By Bruno De Nicola, Senior Reporter
RIO DE JANEIRO – Brazilian increases in oil production, along with Russia, is threatening the OPEC’s (Organization for Petroleum Exporting Countries) control over oil prices. The current view of petroleum reserves may be deceptive as production, and most of all exportation, seem to be the determinant variable of the oil market equation.
Brazil has been invited several times to become a member of the OPEC and never accepted. President Lula has other plans for a country which industrial future is set to grow rapidly.
According to official charts from the CIA World Factbook, in 2008, Brazil stood 16th (0.90 percent share) in the proven oil reserve international ranking: a position that keeps the South American country far away from OPEC members such as Venezuela that ranked 7th with a 6.41 percent or Saudi Arabia that leads the market with a 19.66 percent.
Oil reserves are the estimated quantities of crude oil that are claimed to be recoverable under existing economic and operating conditions. The total estimated amount of oil in an oil reservoir, including both producible and non-producible oil, is called oil in place. However, because of reservoir characteristics and limitations in petroleum extraction technologies, only a fraction of this oil can be brought to the surface, and it is only this producible fraction that is considered to be reserves.
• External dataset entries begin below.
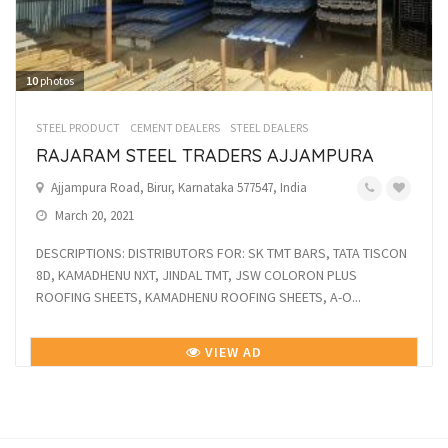
10
photos
STEEL PRODUCT
CEMENT DEALERS
STEEL DEALERS
RAJARAM STEEL TRADERS AJJAMPURA
Ajjampura Road, Birur, Karnataka 577547, India
March 20, 2021
DESCRIPTIONS: DISTRIBUTORS FOR: SK TMT BARS, TATA TISCON
8D, KAMADHENU NXT, JINDAL TMT, JSW COLORON PLUS
ROOFING SHEETS, KAMADHENU ROOFING SHEETS, A-O...
VIEW AD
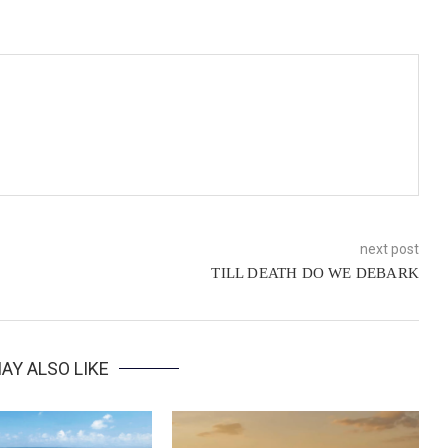
next post
TILL DEATH DO WE DEBARK
AY ALSO LIKE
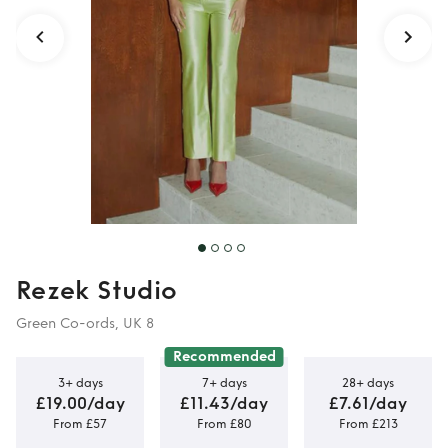
Rezek Studio
Green Co-ords, UK 8
Recommended
3+ days
7+ days
28+ days
£19.00/day
£11.43/day
£7.61/day
From £57
From £80
From £213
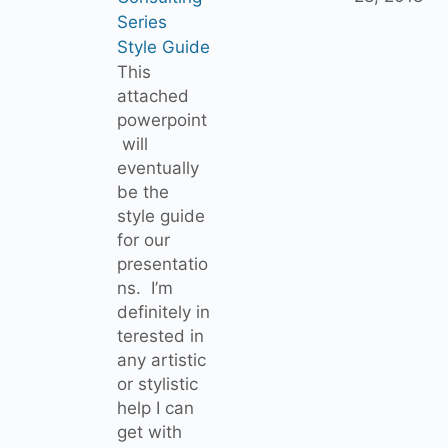
Series
Style Guide
This
attached
powerpoint
will
eventually
be the
style guide
for our
presentatio
ns. I’m
definitely in
terested in
any artistic
or stylistic
help I can
get with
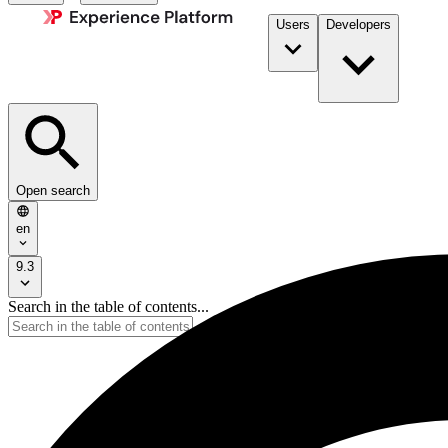
Users
Developers
Open search
en
9.3
Search in the table of contents...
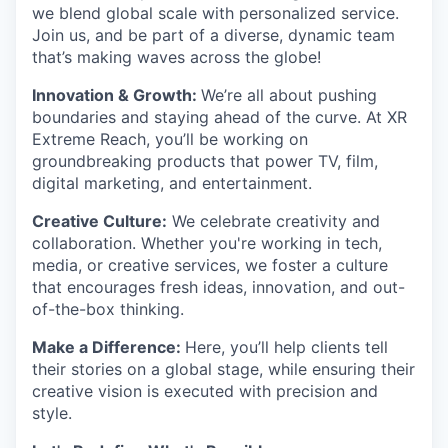
we blend global scale with personalized service.
Join us, and be part of a diverse, dynamic team
that’s making waves across the globe!
Innovation & Growth:
We’re all about pushing
boundaries and staying ahead of the curve. At XR
Extreme Reach, you’ll be working on
groundbreaking products that power TV, film,
digital marketing, and entertainment.
Creative Culture:
We celebrate creativity and
collaboration. Whether you're working in tech,
media, or creative services, we foster a culture
that encourages fresh ideas, innovation, and out-
of-the-box thinking.
Make a Difference:
Here, you’ll help clients tell
their stories on a global stage, while ensuring their
creative vision is executed with precision and
style.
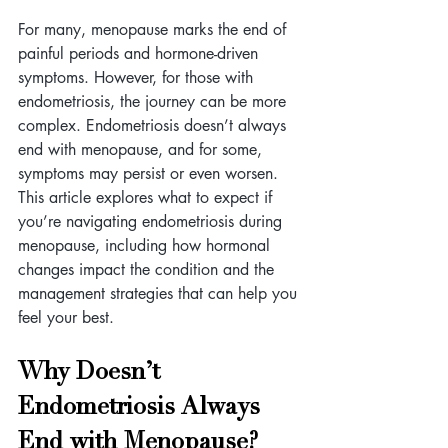
For many, menopause marks the end of 
painful periods and hormone-driven 
symptoms. However, for those with 
endometriosis, the journey can be more 
complex. Endometriosis doesn’t always 
end with menopause, and for some, 
symptoms may persist or even worsen. 
This article explores what to expect if 
you’re navigating endometriosis during 
menopause, including how hormonal 
changes impact the condition and the 
management strategies that can help you 
feel your best.
Why Doesn’t 
Endometriosis Always 
End with Menopause? 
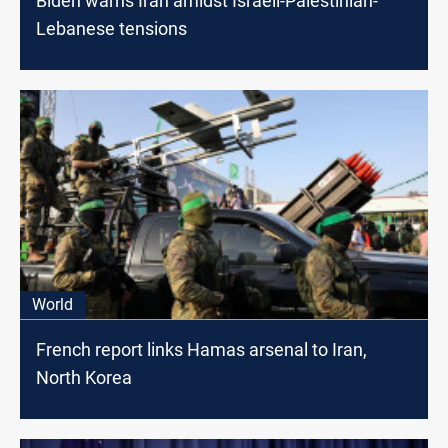
Biden warns Iran amidst Israeli-Palestinian-
Lebanese tensions
World
French report links Hamas arsenal to Iran,
North Korea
Many oil producing nations do not reveal their reservoir engineering field data, and instead provide unaudited claims for their oil reserves. The numbers disclosed by some national governments are suspected of being manipulated for political reasons. That’s why when it it comes to the matter one may often refer to proved or unproved reserves
Brazil is surely beneath the reserve levels of many other countries, including Canada (13.16 percent share), however the great potential of the Pre-salt area puts the country in a very interesting position.
Brazilian production has grown very rapidly since 1999, increasing by almost fifty percent over the 10 year period. Along with that, oil exports have risen quite incidentally causing the sensitive barrel price to lower because of the greater injection petroleum in the market.
According to the U.S. Government Agency EIA (Energy Information Administration) Brazilian production will rise 7.2 percent in 2009 reaching the 2.54 million barrels a day level. The U.S., China and other smaller countries have imported great quantities of petroleum from Brazil, bringing preoccupation to the OPEC members who feel threatened by the export increase from non-OPEC countries.
“OPEC has done a good job keeping oil in the $50 area, but they will have to cut substantially more, maybe more than they are capable of, if they want higher prices,” said John Kilduff, senior vice president of energy at MF Global Inc. in New York. “You are going to hear greater calls for non-OPEC producers to cooperate and make cuts.”
However export cuts aren’t the only solution the OPEC members have been working on, at least when it comes to dealing with Brazil. The petroleum based organization has several times invited the country to become a member, however, for diverse reasons President Lula and his government always declined the proposal.
President Lula strongly believes that “Brazil shouldn’t export raw materials”. The country leader aims to increase national industrial production and claimed in an earlier interview that there is no reason to enter the OPEC since Brazil “wishes to export oil derived materials and not crude petroleum”.